(Records from a collection)
★ ★ ★ ★ ★
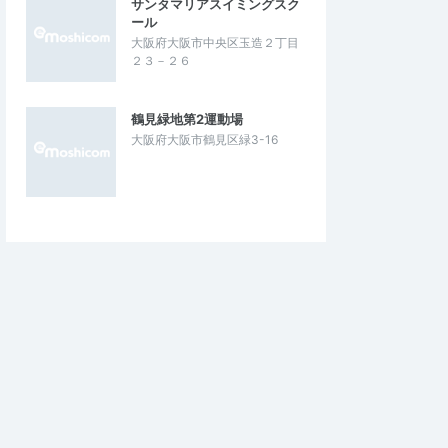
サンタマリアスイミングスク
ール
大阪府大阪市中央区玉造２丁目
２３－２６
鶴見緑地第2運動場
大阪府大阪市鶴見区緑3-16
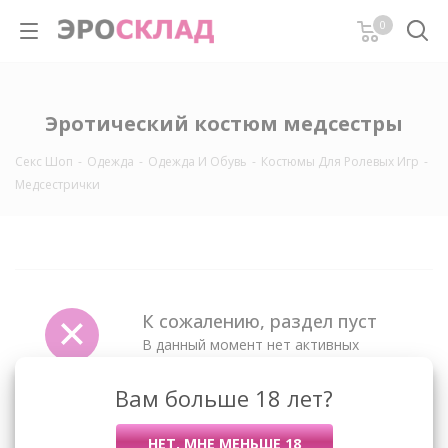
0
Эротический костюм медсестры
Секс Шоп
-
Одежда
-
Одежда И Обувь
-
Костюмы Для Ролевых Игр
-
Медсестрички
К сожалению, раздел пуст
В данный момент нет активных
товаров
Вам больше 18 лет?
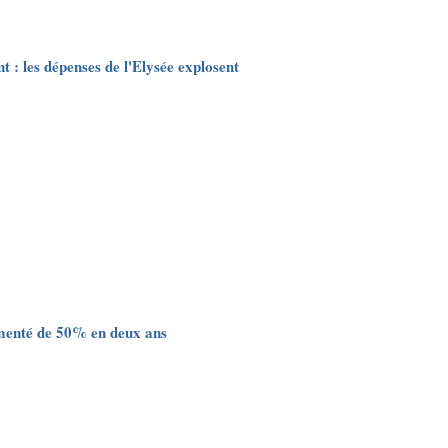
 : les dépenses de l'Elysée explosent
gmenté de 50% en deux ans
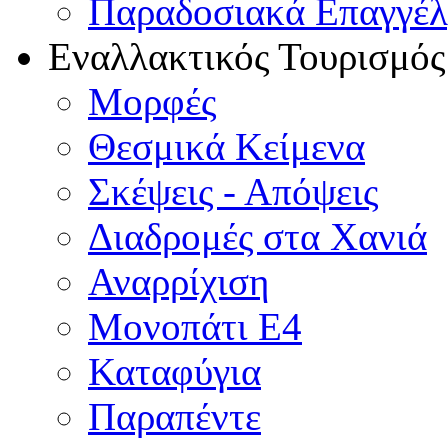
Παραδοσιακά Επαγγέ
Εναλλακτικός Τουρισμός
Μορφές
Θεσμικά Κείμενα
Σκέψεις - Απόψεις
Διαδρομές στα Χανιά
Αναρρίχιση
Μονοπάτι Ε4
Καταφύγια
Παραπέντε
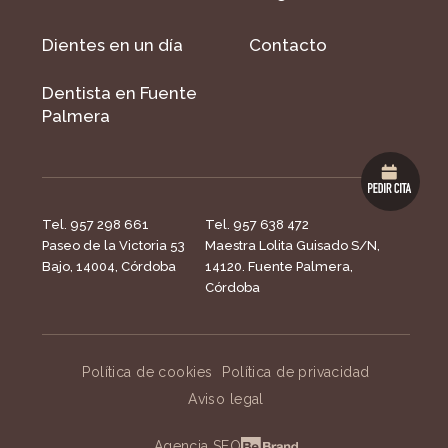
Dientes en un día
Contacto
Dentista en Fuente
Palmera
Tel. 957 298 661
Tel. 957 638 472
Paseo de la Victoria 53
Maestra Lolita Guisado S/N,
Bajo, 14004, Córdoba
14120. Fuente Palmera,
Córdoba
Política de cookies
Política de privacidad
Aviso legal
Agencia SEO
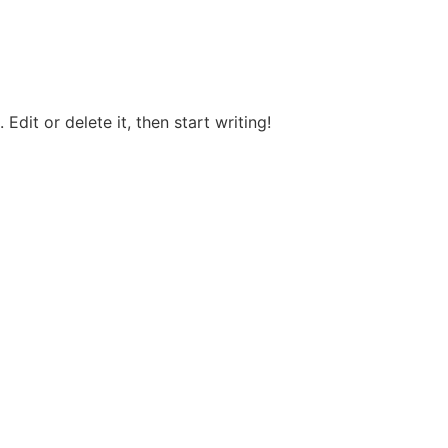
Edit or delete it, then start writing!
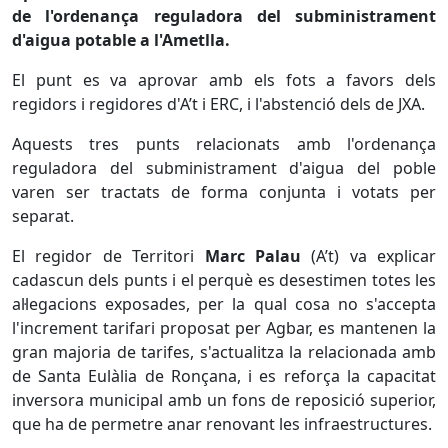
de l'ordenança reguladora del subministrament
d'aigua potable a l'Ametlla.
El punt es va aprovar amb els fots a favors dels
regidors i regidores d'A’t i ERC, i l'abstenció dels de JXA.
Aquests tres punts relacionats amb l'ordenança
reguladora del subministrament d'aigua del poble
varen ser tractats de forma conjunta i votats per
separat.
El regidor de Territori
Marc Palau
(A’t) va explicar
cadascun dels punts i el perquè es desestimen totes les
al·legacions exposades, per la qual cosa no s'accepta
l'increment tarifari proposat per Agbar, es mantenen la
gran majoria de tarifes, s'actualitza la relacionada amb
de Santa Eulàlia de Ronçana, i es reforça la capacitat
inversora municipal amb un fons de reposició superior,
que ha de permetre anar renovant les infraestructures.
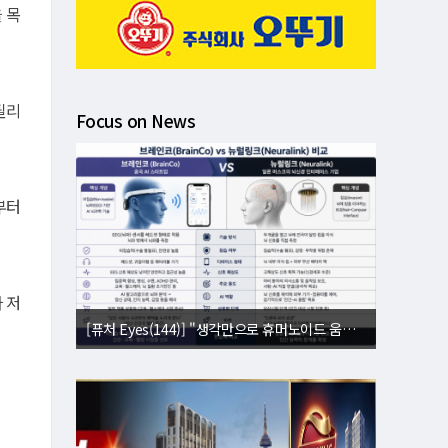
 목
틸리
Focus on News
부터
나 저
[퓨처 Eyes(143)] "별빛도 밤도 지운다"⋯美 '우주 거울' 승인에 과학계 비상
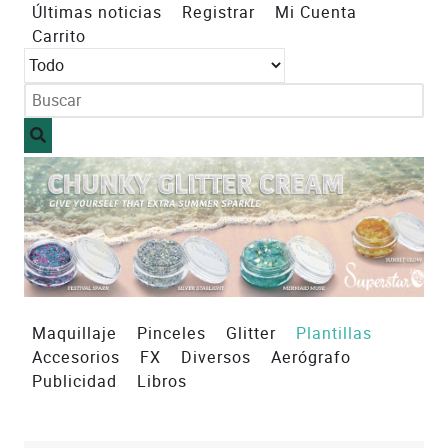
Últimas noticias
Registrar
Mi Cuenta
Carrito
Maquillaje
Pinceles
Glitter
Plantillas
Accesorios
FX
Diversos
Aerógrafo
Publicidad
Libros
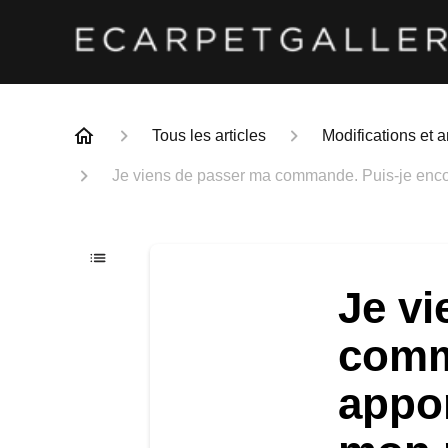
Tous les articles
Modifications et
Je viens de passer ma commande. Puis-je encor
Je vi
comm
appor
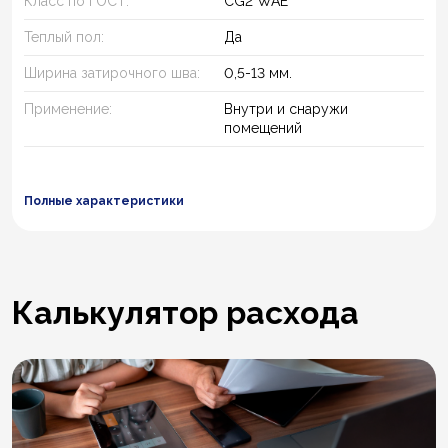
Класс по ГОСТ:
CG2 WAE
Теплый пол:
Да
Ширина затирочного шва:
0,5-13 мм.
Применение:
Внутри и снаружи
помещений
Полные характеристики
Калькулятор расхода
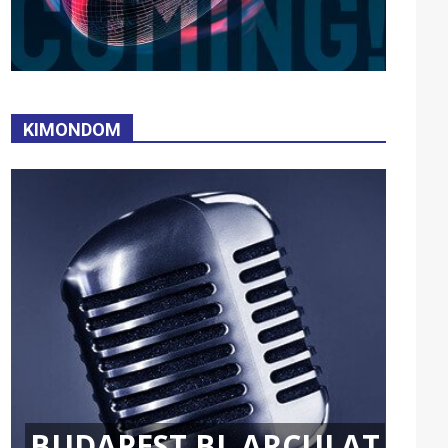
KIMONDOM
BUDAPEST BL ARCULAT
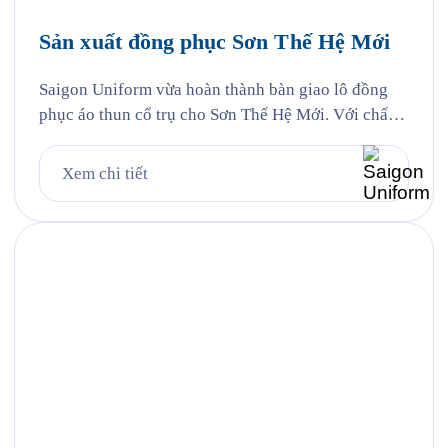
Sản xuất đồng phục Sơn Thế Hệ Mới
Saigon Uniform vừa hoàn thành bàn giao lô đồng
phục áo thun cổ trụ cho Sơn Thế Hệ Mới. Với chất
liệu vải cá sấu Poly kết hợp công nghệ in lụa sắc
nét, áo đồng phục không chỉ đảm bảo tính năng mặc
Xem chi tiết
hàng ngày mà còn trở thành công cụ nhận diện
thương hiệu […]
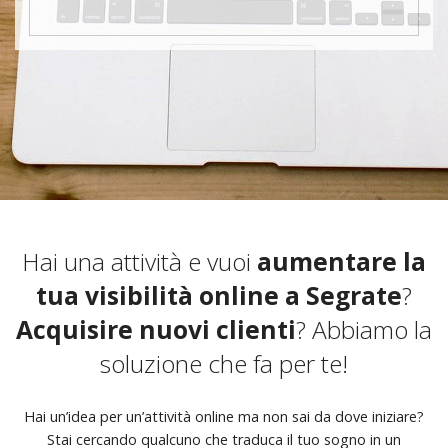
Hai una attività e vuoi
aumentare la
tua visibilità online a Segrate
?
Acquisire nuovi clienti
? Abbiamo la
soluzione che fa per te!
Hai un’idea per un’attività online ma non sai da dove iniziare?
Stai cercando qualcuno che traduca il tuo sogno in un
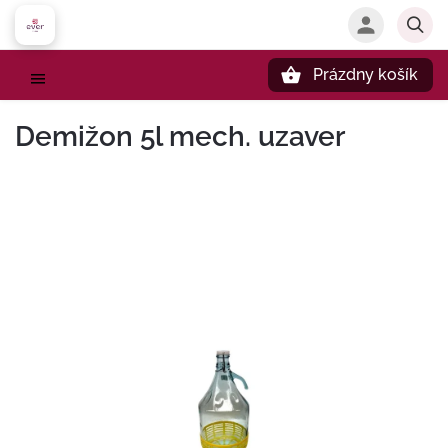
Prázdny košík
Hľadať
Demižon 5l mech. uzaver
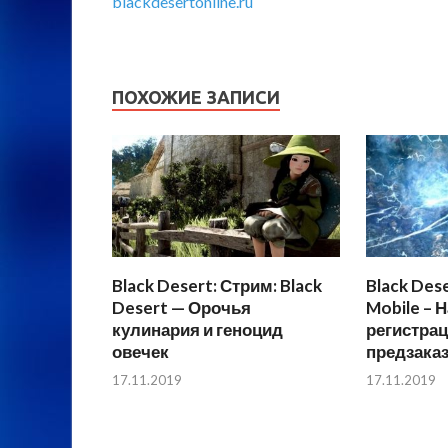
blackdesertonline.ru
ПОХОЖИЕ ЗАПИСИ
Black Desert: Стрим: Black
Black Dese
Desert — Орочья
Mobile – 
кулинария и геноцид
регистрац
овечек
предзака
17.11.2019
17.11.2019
★ ★ ★ ★ ★
GOAL OF THE EXERCISE -
Copy out every line above word for word, leaving out the picture markers.

EXERCISE RESPONSE -
サンタマリアスイミングスク
ール
大阪府大阪市中央区玉造２丁目
２３－２６
鶴見緑地第2運動場
大阪府大阪市鶴見区緑3-16
0
Эротический костюм медсестры
Секс Шоп
-
Одежда
-
Одежда И Обувь
-
Костюмы Для Ролевых Игр
-
Медсестрички
К сожалению, раздел пуст
В данный момент нет активных
товаров
Вам больше 18 лет?
 : les dépenses de l'Elysée explosent
gmenté de 50% en deux ans
Παραδοσιακά Επαγγέ
Εναλλακτικός Τουρισμός
Μορφές
Θεσμικά Κείμενα
Σκέψεις - Απόψεις
Διαδρομές στα Χανιά
Αναρρίχιση
Μονοπάτι Ε4
Καταφύγια
Παραπέντε
Dientes en un día
Contacto
Dentista en Fuente
Palmera
Tel. 957 298 661
Tel. 957 638 472
Paseo de la Victoria 53
Maestra Lolita Guisado S/N,
Bajo, 14004, Córdoba
14120. Fuente Palmera,
Córdoba
Política de cookies
Política de privacidad
Aviso legal
Agencia SEO
Edit or delete it, then start writing!
de l'ordenança reguladora del subministrament
d'aigua potable a l'Ametlla.
El punt es va aprovar amb els fots a favors dels
regidors i regidores d'A’t i ERC, i l'abstenció dels de JXA.
Aquests tres punts relacionats amb l'ordenança
reguladora del subministrament d'aigua del poble
varen ser tractats de forma conjunta i votats per
separat.
El regidor de Territori
Marc Palau
(A’t) va explicar
cadascun dels punts i el perquè es desestimen totes les
al·legacions exposades, per la qual cosa no s'accepta
l'increment tarifari proposat per Agbar, es mantenen la
gran majoria de tarifes, s'actualitza la relacionada amb
de Santa Eulàlia de Ronçana, i es reforça la capacitat
inversora municipal amb un fons de reposició superior,
que ha de permetre anar renovant les infraestructures.
 목
틸리
Focus on News
부터
나 저
[퓨처 Eyes(143)] "별빛도 밤도 지운다"⋯美 '우주 거울' 승인에 과학계 비상
Últimas noticias
Registrar
Mi Cuenta
Carrito
Maquillaje
Pinceles
Glitter
Plantillas
Accesorios
FX
Diversos
Aerógrafo
Publicidad
Libros
Tous les articles
Modifications et
Je viens de passer ma commande. Puis-je encor
Je vi
comm
appor
Класс по ГОСТ:
CG2 WAE
Теплый пол:
Да
Ширина затирочного шва:
0,5-13 мм.
Применение:
Внутри и снаружи
помещений
Полные характеристики
Калькулятор расхода
KIMONDOM
BUDAPEST BL ARCULAT
Sản xuất đồng phục Sơn Thế Hệ Mới
Saigon Uniform vừa hoàn thành bàn giao lô đồng
phục áo thun cổ trụ cho Sơn Thế Hệ Mới. Với chất
liệu vải cá sấu Poly kết hợp công nghệ in lụa sắc
nét, áo đồng phục không chỉ đảm bảo tính năng mặc
Xem chi tiết
hàng ngày mà còn trở thành công cụ nhận diện
thương hiệu […]
Hai una attività e vuoi
aumentare la
tua visibilità online a Segrate
?
Acquisire nuovi clienti
? Abbiamo la
soluzione che fa per te!
Hai un’idea per un’attività online ma non sai da dove iniziare?
Stai cercando qualcuno che traduca il tuo sogno in un
Prázdny košík
Hľadať
Demižon 5l mech. uzaver
blackdesertonline.ru
ПОХОЖИЕ ЗАПИСИ
Black Desert: Стрим: Black
Black Dese
Desert — Орочья
Mobile – 
кулинария и геноцид
регистрац
овечек
предзака
17.11.2019
17.11.2019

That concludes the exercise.